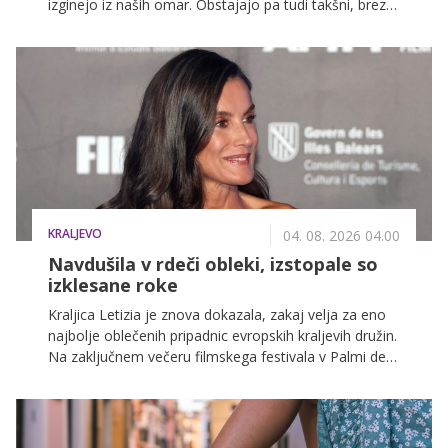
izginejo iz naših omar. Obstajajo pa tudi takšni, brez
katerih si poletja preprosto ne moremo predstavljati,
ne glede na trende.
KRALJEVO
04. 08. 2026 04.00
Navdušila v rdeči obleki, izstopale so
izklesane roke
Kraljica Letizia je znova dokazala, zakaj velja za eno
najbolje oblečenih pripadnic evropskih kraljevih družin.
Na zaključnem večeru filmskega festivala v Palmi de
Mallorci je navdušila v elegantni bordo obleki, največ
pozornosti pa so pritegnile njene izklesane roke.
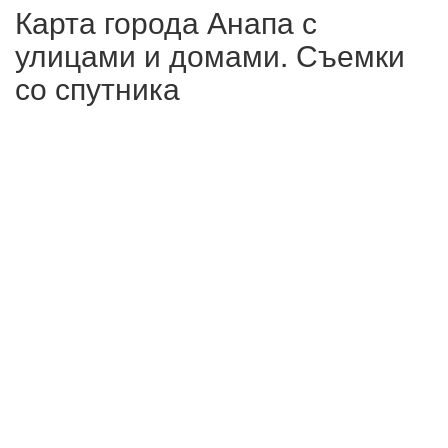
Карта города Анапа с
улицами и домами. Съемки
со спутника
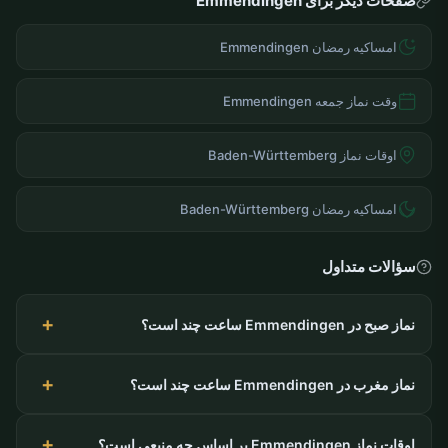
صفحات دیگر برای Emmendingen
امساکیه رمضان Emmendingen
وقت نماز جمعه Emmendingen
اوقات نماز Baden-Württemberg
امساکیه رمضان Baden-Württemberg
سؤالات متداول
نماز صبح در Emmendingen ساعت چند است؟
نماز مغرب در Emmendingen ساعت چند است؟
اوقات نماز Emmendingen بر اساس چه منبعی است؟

...

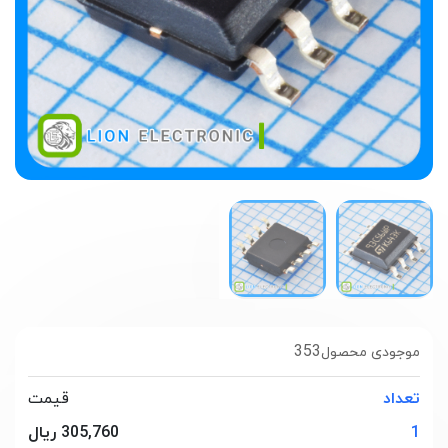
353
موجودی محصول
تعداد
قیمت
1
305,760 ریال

Exercise goal:
Give back, unchanged, the run of lines in the listing above that begins at the line containing "izginejo iz naših" and ends at the line containing "Na zaključnem večeru", both included.

Solution to this problem:
izginejo iz naših omar. Obstajajo pa tudi takšni, brez
katerih si poletja preprosto ne moremo predstavljati,
ne glede na trende.
KRALJEVO
04. 08. 2026 04.00
Navdušila v rdeči obleki, izstopale so
izklesane roke
Kraljica Letizia je znova dokazala, zakaj velja za eno
najbolje oblečenih pripadnic evropskih kraljevih družin.
Na zaključnem večeru filmskega festivala v Palmi de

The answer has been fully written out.